We agreed to develop a multi-year programme for enhancing African climate–development knowledge capacity, with multiple partners within Africa. The programme will focus on a series of trainings in writing scientific papers and communicating to stakeholders; the development of e-learning modules; a register of interested researchers; a mentor programme; and administrative and technical support of the programme. Where opportune the programme will be specifically targeted at the IPCC’s Sixth Assessment, for instance by creating annotated bibliographies of grey literature (ideally including non-English sources), preparing peer-reviewed books and special issues of journals focusing on Africa, and peer-reviewed proceeedings of meetings, which all can be used as reference materials for the IPCC AR6. We also agreed, for the more immediate term (until December 2016), that UCL would nominate African candidates put forward by our networks to act as participants in IPCC AR6 scoping meetings and as authors of reports.
Another result of the October Workshop was a welcoming by participants of a proposed training for researchers interested in author nomination for the IPCC AR6, for which the only available time window is September 2017. Dr Leo Meyer (ClimateContact Consultancy), with support from several members of the October Group, will continue to pursue efforts to arrange such a training and develop an e-learning course for potential Expert Reviewers of IPCC draft reports.

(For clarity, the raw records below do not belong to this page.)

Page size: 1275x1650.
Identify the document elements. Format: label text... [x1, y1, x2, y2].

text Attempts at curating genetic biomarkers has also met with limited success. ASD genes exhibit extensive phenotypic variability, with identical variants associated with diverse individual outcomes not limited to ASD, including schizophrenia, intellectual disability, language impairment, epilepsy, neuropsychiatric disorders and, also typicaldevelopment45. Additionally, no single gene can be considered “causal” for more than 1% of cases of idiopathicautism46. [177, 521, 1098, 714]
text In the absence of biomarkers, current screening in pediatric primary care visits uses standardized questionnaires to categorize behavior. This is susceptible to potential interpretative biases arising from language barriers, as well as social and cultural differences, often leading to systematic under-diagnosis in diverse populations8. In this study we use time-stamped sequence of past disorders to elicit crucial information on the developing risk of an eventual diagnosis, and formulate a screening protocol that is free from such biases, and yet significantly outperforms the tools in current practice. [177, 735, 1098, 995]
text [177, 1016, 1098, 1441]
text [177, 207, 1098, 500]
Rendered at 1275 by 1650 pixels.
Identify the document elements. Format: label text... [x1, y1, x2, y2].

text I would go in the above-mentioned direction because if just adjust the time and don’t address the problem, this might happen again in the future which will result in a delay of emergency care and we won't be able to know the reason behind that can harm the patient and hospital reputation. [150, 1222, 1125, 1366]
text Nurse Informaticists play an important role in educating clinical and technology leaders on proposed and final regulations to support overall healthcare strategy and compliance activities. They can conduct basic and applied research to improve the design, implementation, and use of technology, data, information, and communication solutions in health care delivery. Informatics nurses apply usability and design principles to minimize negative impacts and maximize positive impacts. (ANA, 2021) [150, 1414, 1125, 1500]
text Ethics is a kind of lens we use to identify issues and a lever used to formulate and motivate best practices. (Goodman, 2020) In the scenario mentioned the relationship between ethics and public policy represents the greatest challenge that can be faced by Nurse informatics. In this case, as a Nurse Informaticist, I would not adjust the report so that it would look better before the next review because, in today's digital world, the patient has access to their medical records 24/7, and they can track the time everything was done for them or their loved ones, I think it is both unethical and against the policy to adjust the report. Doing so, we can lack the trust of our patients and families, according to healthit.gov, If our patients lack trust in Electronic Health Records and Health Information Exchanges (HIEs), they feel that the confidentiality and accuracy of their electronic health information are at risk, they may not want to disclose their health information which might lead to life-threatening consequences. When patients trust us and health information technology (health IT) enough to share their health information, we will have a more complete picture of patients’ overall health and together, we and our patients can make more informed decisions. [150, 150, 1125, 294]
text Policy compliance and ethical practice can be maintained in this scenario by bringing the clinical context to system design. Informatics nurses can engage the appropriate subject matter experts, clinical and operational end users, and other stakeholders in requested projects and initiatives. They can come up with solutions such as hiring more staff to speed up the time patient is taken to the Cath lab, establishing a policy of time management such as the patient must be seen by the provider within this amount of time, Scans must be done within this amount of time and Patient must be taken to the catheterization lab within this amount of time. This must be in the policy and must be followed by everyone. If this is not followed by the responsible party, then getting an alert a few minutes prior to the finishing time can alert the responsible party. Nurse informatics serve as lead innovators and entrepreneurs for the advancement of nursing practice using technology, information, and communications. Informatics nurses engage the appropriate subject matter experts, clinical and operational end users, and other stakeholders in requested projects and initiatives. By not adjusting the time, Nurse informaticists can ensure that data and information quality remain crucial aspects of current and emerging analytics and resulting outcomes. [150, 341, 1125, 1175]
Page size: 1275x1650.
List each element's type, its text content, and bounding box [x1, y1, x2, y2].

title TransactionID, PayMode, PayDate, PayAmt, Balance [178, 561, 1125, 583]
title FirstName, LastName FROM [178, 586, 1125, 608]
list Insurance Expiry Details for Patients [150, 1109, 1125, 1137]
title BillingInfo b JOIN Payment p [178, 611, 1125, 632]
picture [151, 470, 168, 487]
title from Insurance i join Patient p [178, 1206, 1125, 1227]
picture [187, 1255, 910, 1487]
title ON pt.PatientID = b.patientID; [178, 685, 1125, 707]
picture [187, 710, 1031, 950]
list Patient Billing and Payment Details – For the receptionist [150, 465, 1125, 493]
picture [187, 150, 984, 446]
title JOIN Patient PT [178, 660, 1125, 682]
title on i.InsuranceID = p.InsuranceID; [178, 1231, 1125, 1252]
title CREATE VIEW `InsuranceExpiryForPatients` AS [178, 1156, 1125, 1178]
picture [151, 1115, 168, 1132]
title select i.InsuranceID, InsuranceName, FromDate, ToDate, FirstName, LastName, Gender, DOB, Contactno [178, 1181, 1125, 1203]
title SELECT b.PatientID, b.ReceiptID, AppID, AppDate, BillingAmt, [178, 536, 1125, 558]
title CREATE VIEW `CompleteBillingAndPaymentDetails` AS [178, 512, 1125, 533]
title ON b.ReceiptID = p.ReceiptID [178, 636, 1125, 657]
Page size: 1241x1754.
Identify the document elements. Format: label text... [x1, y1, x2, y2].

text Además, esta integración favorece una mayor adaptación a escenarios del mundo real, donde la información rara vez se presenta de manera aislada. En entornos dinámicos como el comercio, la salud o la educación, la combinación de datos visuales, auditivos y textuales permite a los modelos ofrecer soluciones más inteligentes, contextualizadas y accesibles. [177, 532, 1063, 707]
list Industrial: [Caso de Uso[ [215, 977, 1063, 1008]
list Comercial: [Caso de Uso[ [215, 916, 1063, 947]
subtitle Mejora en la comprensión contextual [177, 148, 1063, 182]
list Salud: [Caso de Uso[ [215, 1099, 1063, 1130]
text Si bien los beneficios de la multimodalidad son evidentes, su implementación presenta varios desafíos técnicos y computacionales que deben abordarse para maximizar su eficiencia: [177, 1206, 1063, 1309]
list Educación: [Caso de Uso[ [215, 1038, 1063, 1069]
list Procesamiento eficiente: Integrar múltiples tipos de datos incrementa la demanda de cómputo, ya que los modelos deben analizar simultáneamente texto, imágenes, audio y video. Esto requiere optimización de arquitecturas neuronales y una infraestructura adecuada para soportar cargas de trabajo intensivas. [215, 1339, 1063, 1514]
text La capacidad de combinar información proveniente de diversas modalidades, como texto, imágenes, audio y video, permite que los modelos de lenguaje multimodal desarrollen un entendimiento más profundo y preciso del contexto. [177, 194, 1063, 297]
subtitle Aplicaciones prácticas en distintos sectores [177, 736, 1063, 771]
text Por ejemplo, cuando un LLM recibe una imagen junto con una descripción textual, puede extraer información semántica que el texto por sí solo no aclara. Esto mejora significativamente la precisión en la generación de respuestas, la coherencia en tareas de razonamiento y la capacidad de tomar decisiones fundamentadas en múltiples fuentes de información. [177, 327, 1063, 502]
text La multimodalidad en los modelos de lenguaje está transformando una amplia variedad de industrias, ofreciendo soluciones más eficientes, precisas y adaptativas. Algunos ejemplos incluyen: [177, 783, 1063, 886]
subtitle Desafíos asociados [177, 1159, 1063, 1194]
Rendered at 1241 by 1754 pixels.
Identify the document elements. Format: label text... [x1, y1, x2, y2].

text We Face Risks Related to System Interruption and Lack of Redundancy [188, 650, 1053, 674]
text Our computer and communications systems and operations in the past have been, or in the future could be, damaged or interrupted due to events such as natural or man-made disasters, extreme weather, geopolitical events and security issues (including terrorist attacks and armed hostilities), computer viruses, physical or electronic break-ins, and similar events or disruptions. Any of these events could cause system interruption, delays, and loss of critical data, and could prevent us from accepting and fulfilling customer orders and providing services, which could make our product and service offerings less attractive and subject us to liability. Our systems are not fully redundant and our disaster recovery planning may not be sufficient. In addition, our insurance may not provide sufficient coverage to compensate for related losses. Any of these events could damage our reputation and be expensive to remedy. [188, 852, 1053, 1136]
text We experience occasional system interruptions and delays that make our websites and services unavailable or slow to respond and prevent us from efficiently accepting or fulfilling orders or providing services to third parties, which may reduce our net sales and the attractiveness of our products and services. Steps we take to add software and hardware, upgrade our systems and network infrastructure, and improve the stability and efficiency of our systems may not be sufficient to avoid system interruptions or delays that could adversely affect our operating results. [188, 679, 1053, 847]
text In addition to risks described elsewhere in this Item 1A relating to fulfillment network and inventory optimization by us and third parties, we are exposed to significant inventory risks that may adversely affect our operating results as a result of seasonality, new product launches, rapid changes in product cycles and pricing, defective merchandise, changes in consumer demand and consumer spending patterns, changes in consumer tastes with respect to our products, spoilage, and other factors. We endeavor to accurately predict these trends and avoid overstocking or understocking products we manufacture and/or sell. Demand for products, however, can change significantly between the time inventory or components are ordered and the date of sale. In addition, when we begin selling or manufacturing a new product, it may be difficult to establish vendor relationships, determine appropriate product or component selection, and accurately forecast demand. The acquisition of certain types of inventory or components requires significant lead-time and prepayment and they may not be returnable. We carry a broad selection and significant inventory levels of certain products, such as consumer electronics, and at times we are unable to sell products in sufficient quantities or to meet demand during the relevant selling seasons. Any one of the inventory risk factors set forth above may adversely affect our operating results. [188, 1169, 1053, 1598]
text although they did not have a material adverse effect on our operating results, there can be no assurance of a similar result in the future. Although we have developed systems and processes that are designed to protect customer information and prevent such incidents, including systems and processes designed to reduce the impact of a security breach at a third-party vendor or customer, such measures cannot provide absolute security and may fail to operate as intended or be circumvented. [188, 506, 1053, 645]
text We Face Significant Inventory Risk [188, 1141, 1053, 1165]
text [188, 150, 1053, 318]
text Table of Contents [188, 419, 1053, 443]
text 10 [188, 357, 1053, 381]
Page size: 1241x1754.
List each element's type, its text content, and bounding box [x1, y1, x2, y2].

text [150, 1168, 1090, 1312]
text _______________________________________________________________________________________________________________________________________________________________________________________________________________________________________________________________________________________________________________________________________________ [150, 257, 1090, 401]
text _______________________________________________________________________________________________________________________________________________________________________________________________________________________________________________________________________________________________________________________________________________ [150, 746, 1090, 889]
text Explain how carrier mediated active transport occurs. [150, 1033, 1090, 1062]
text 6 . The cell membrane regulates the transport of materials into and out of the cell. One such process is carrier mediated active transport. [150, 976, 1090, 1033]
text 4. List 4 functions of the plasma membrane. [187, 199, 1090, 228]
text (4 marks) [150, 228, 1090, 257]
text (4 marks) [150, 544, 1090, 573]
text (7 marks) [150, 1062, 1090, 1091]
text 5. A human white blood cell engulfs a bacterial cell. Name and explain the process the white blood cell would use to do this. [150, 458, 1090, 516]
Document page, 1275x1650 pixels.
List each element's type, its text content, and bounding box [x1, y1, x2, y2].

To conclude, all these proposed activities will take place with the realisation that mobilising knowledge, which is fundamental to bringing about action on climate change, is particularly difficult in the African context. The research and policy communities in Africa often occupy different knowledge domains, and do not interact in order for evidence generated in national and local knowledge institutions to be used to inform policy. On the flip side, policy-makers may not reach out to domestic institutions for scientific and technical advice, which has partly to do with a lack of confidence in local institutions as well as their increased reliance for scientific knowledge on international actors. All the motivational and institutional barriers to mobilising knowledge on climate action will need to be addressed by the new programme that is under development.